Der neue Newsroom der British Library bietet Print- und Multimedia-Inhalte. - © British Library/Charles Birchmore
Der neue Newsroom der British Library bietet Print- und Multimedia-Inhalte. - © British Library/Charles Birchmore

London. Wer Spaß am Lesen hat oder einfach nur Lust am Stöbern, der ist in St. Pancras in London an der richtigen Adresse. Just lädt die britische Nationalbibliothek - die British Library - in einen neuen Saal ein, der ganz allein der Durchsicht von Zeitungen, Zeitschriften, Rundfunk-Nachrichten und News-Webseiten gewidmet ist.

Ein bisschen Zeit muss man bei dem Besuch allerdings mitbringen. Schon bei der Auswahl des rechten Stoffes könnte man sich verzetteln. 750 Millionen Zeitungs-Seiten nämlich umfasst das Angebot der Library, daneben stehen 40.000 einzelne TV- und Radio-Programme auf Abruf bereit.

Täglich wächst dieses Archiv um 60 Stunden, um einen Nachrichten-Ausstoß aus 22 verschiedenen Kanälen. Und um sieben Regalmeter Printware an der papierenen Front. Wer das britische Zeitungswesen für tot erklärt hat, kann sich hier eines Besseren belehren lassen. Was nicht bedeutet, dass man nicht gleichzeitig im elektronischen Material versinkt.

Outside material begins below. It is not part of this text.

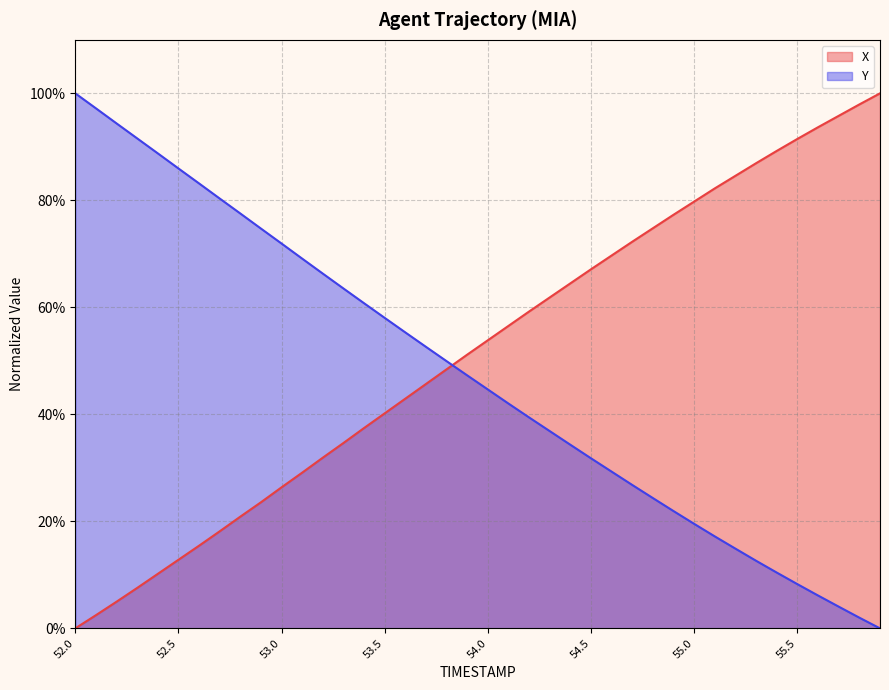

Which series has the largest range (max minus min)?

X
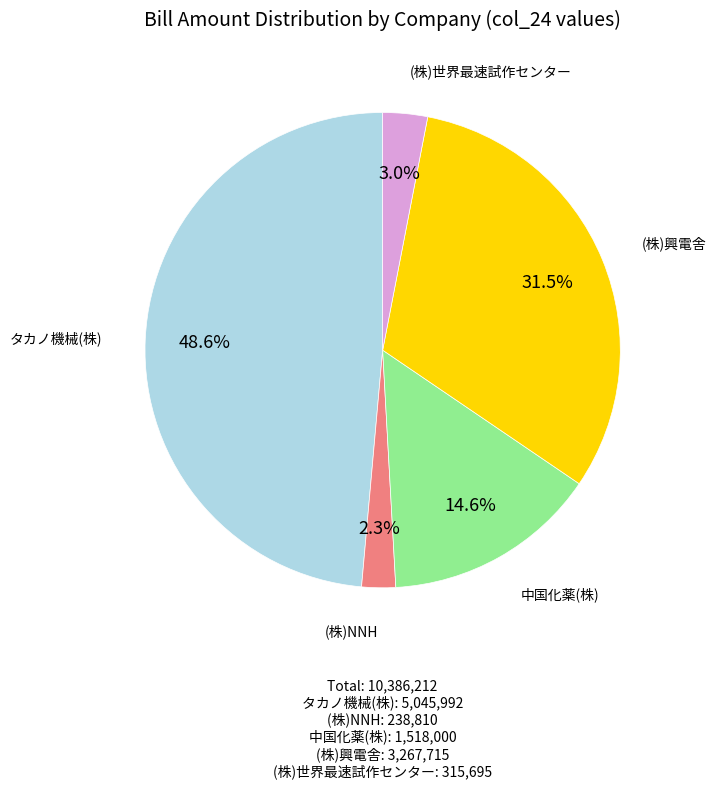

Does (株)世界最速試作センター account for over 50% of the chart?

No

Ein halbes Jahr nach der Schließung ihrer alten Zeitungsarchive im Nord-Londoner Stadtteil Colindale hat die British Library jetzt wieder den Zugang zu ihrer Medien-Schatzkammer eröffnet. Diesmal mitten in London, in den Gemäuern des monumentalen Hauptgebäudes der Library von St. Pancras - und in Gestalt eines modernen Medienzentrums.

Mikrofilme und Blogs


"The Newsroom" hat man dieses Zentrum getauft - um darauf hinzuweisen, dass es sich nicht mehr bloß um einen Lesesaal handelt. Denn von News auf Mikrofilmen bis hin zu Blogs und digitaler Nachrichtengebung aller Art ist hier alles angeboten. Und natürlich kann man sich auch immer noch in die traditionelle Form der gedruckten Information vertiefen.

Die Archive der British Library gehen Jahrhunderte zurück. Erste Chroniken, die man gesammelt hat, stammen aus dem 17. Jahrhundert. Wundersame Stücke, kurioseste Blätter enthalten diese Zeitungslager. Einige Titel, wie der erstmals 1713 veröffentlichte "Stamford Mercury", existieren heute noch.

Neuere Zeitungen, von der "Times" bis zum "Guardian", sind vollständig hier gesammelt. Seit alters her sind britische Verlage verpflichtet, ein Exemplar ihrer jeweils neusten Ausgabe an die Library zu liefern. Höchstens die Bibliothek des US-Kongresses in Washington kann sich mit einer solch umfassenden Sammelleidenschaft noch messen. Presseleute und Historiker, Filmproduzenten und Medienstudenten, Schriftsteller und Dokumentaristen sind dankbar für diesen phänomenalen Schatz.